What I quickly found is that the most effective faith conversations are those that are marked by invitation rather than condemnation.

I say this, because I've tried it both ways. In fact, I'm more familiar with condemnation than I am with invitation. I spent the better part of a decade joining my former churches as we knocked on strangers' doors, leaving fire and brimstone pamphlets in their hands and on their handles. But no matter how deep the wells of good intent were, the story always ended the same: after years of the same Christians and the same churches infiltrating the same neighborhoods with the same message, the number of closed doors only ever increased. It's not that there wasn't any truth within those booklets. There just wasn't any fruit from them.

And it's no wonder, really. Because if you spend enough time telling people how much they don't belong, eventually they are going to believe you.

But on the other hand, if you show them what God is calling them to be,
if you show them the kind of life He has for them both in the future and in the moment "at hand,"
if you show them how Jesus died and rose so that they DO belong, in spite of their messes,
eventually they just might believe THAT.

The question then, is, are you thinking "inside the box?"

You see, I’ve not met many people in my life who really just needed ME to convince them of how wrong, bad, or broken they are.
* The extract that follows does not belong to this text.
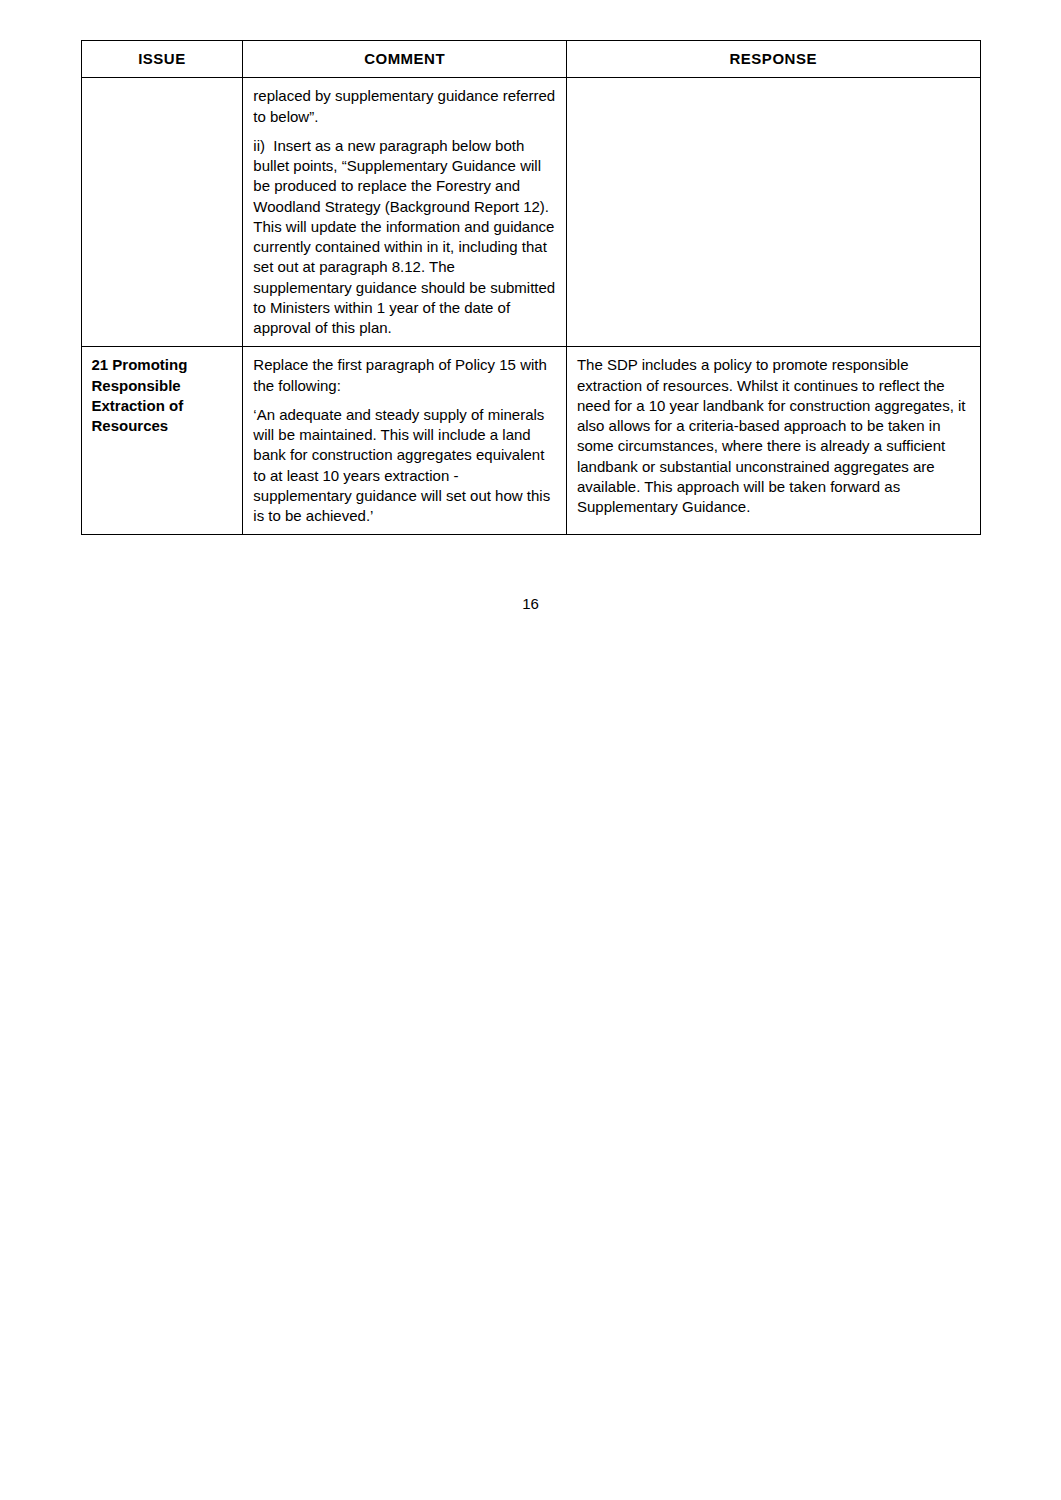| ISSUE | COMMENT | RESPONSE |
| --- | --- | --- |
| | replaced by supplementary guidance referred to below”. ii) Insert as a new paragraph below both bullet points, “Supplementary Guidance will be produced to replace the Forestry and Woodland Strategy (Background Report 12). This will update the information and guidance currently contained within in it, including that set out at paragraph 8.12. The supplementary guidance should be submitted to Ministers within 1 year of the date of approval of this plan. | |
| 21 Promoting Responsible Extraction of Resources | Replace the first paragraph of Policy 15 with the following: ‘An adequate and steady supply of minerals will be maintained. This will include a land bank for construction aggregates equivalent to at least 10 years extraction - supplementary guidance will set out how this is to be achieved.’ | The SDP includes a policy to promote responsible extraction of resources. Whilst it continues to reflect the need for a 10 year landbank for construction aggregates, it also allows for a criteria-based approach to be taken in some circumstances, where there is already a sufficient landbank or substantial unconstrained aggregates are available. This approach will be taken forward as Supplementary Guidance. |
16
But I sure have met a lot of people who needed to know how loved they are in spite of their brokenness.

I’ve not met too many people who really just needed ME to teach them about what’s wrong with the world that we live in.
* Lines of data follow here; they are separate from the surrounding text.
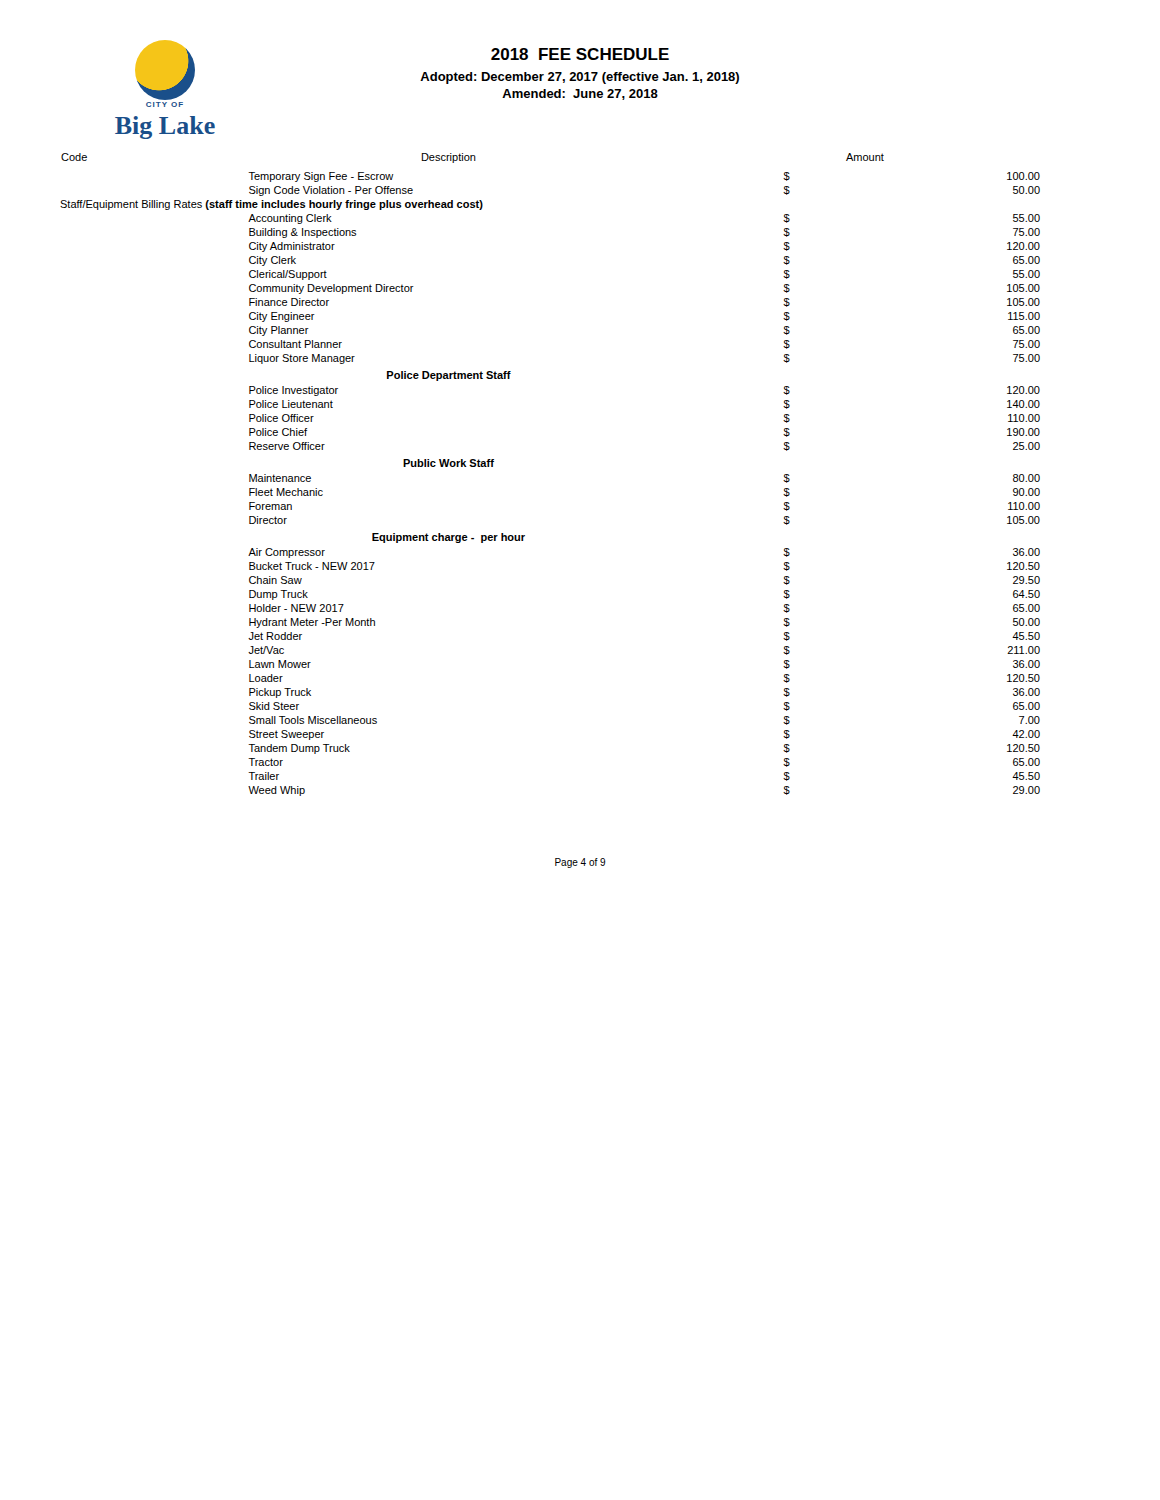CITY OF
Big Lake
2018 FEE SCHEDULE
Adopted: December 27, 2017 (effective Jan. 1, 2018)
Amended: June 27, 2018
| Code | Description | Amount |
| --- | --- | --- |
| | Temporary Sign Fee - Escrow | $ | 100.00 |
| | Sign Code Violation - Per Offense | $ | 50.00 |
| Staff/Equipment Billing Rates (staff time includes hourly fringe plus overhead cost) | | |
| | Accounting Clerk | $ | 55.00 |
| | Building & Inspections | $ | 75.00 |
| | City Administrator | $ | 120.00 |
| | City Clerk | $ | 65.00 |
| | Clerical/Support | $ | 55.00 |
| | Community Development Director | $ | 105.00 |
| | Finance Director | $ | 105.00 |
| | City Engineer | $ | 115.00 |
| | City Planner | $ | 65.00 |
| | Consultant Planner | $ | 75.00 |
| | Liquor Store Manager | $ | 75.00 |
| | Police Department Staff | | |
| | Police Investigator | $ | 120.00 |
| | Police Lieutenant | $ | 140.00 |
| | Police Officer | $ | 110.00 |
| | Police Chief | $ | 190.00 |
| | Reserve Officer | $ | 25.00 |
| | Public Work Staff | | |
| | Maintenance | $ | 80.00 |
| | Fleet Mechanic | $ | 90.00 |
| | Foreman | $ | 110.00 |
| | Director | $ | 105.00 |
| | Equipment charge - per hour | | |
| | Air Compressor | $ | 36.00 |
| | Bucket Truck - NEW 2017 | $ | 120.50 |
| | Chain Saw | $ | 29.50 |
| | Dump Truck | $ | 64.50 |
| | Holder - NEW 2017 | $ | 65.00 |
| | Hydrant Meter -Per Month | $ | 50.00 |
| | Jet Rodder | $ | 45.50 |
| | Jet/Vac | $ | 211.00 |
| | Lawn Mower | $ | 36.00 |
| | Loader | $ | 120.50 |
| | Pickup Truck | $ | 36.00 |
| | Skid Steer | $ | 65.00 |
| | Small Tools Miscellaneous | $ | 7.00 |
| | Street Sweeper | $ | 42.00 |
| | Tandem Dump Truck | $ | 120.50 |
| | Tractor | $ | 65.00 |
| | Trailer | $ | 45.50 |
| | Weed Whip | $ | 29.00 |
Page 4 of 9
But I sure have met a lot of people that needed to know what God is doing right now in the middle of the mess, and just exactly how they fit into it. 

That's not a new idea, though. Jesus did this kind of stuff all the time (read: the Beatitudes)

Because God’s Kingdom IS alive and well in the moment "at hand"
Being carved out from inside the boxes of our neighborhoods, workplaces, schools, families, nations, cultures, subcultures
Or even from inside our own churches.
There's a standing invitation for us to join. There's even a seat saved for us at the party. 
And it's the only place where we ever truly belong.
We just need(ed) someone to let us know.